Rubina Kimiia

Rubina Kimiia was born and raised in New Zealand, with Polynesian heritage from Samoa and the Cook Islands. She is an educator, songwriter and arranger, director, studio vocalist, musician and producer. Specialising in vocal arranging, her skills are sought after for many diverse projects for a wide range of media and genres of music.

She is also a dedicated music educator both in and out of the classroom. For example, she taught in the Torres Strait region for six years and was the recipient of three Australia Day Awards for musical services to that community.

Combined with her people, organisational and management skills, Rubina Kimiia strives to use her music abilities and experiences to produce excellent and uplifting music: music that can educate and elevate the soul and contribute to the building and bettering of humanity and society.

Rubina Kimiia

Cook Islands and Samoa

The southern Pacific Ocean has been described as a “sea of islands”. Guided by the stars, millennia ago the ancestors of present day Polynesians sailed in large sea-going canoes and inhabited the myriad islands that stretch for many thousands of kilometres. From Hawaii in the north to Rapa Nui (Easter Island) in the east to Aotearoa (New Zealand) in the south, they brought their culture, way of life and language to a vast area referred to as the Polynesian triangle, a part of Oceania.

One of the many groups of islands in Polynesia is the Cook Islands, picturesque volcanic islands surrounded by coral reefs and tropical seas. Polynesian migrants from Tahiti settled the islands in the sixth century CE and European contact began in the sixteenth century CE with Spanish explorers. Captain James Cook travelled through in 1773 and 1776 and after prolonged settlement beginning in the 1820s the islands eventually become a protectorate of Britain in 1888. The islands were incorporated within the boundaries of the colony of New Zealand in 1901, which created a formal political relationship that continues today. In 1949 Cook Islanders who were British subjects acquired New Zealand citizenship. The Cook Islands was a New Zealand dependent territory until 1965 when it gained self-government.

Another group of islands in Polynesia is the Samoan archipelago. Over three thousands years ago, seafaring Polynesian migrants arrived. The archipelago has two distinct political entities, American Samoa and Samoa, both with different colonial histories. American Samoa is now an unincorporated territory of the United States of America but in the colonial era starting in the 1960s it was the site of competing claims by Britain, Germany and the United States and internal strife. The independent state of Samoa, formerly known as Western Samoa, was similarly a site of colonial competition and internal strife but gained effective sovereignty in 1962. However, there had been decades of sustained resistance to colonial control, including that of New Zealand after it annexed Samoa from Germany at the beginning of World War One (1914).

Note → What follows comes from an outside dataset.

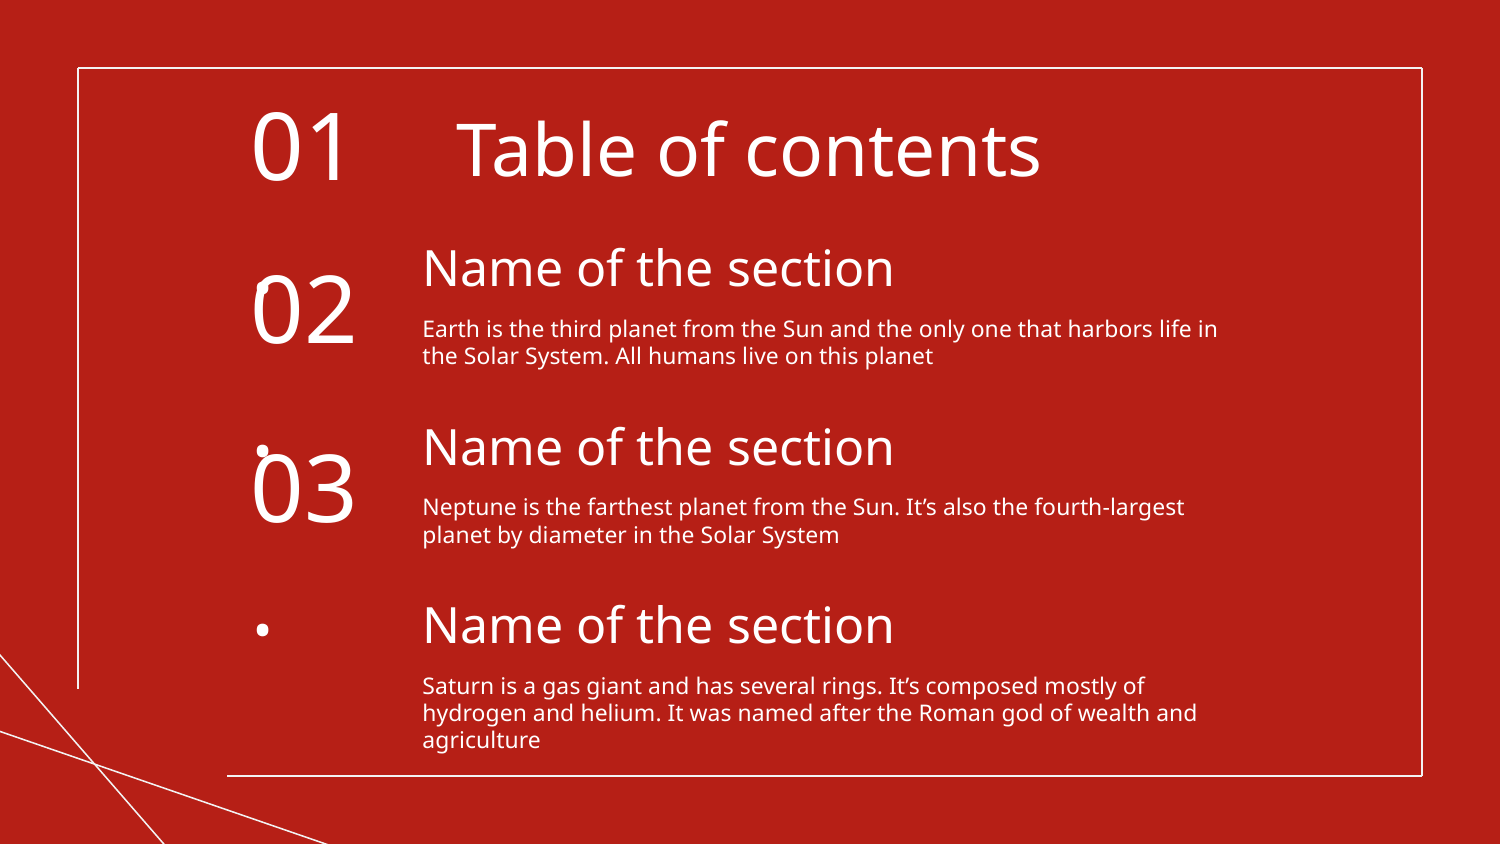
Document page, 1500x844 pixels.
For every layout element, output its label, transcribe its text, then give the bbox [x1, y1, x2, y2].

One of the lasting legacies of the European and American invasions and colonisations of the Cook Islands and Samoa is adherence to Christian religions by most residents. In the Cook Islands, the London Missionary Society arrived 1821. In 1823 a schooner carrying the missionary John Williams arrived at Mangaia the southern-most island. This lead eventually to the demise of traditional religious practices and brought about changes in the local society and culture as previous traditions were discarded or adapted to accommodate the new beliefs and the inevitable new power relationships. In Samoa, Williams arrived at Apia in 1830 and by 1834 there were texts in Samoan language. Today, the motto on Samoa’s crest reads “Fa’avae I Le Atua Samoa” which means, “Samoa is founded on God”.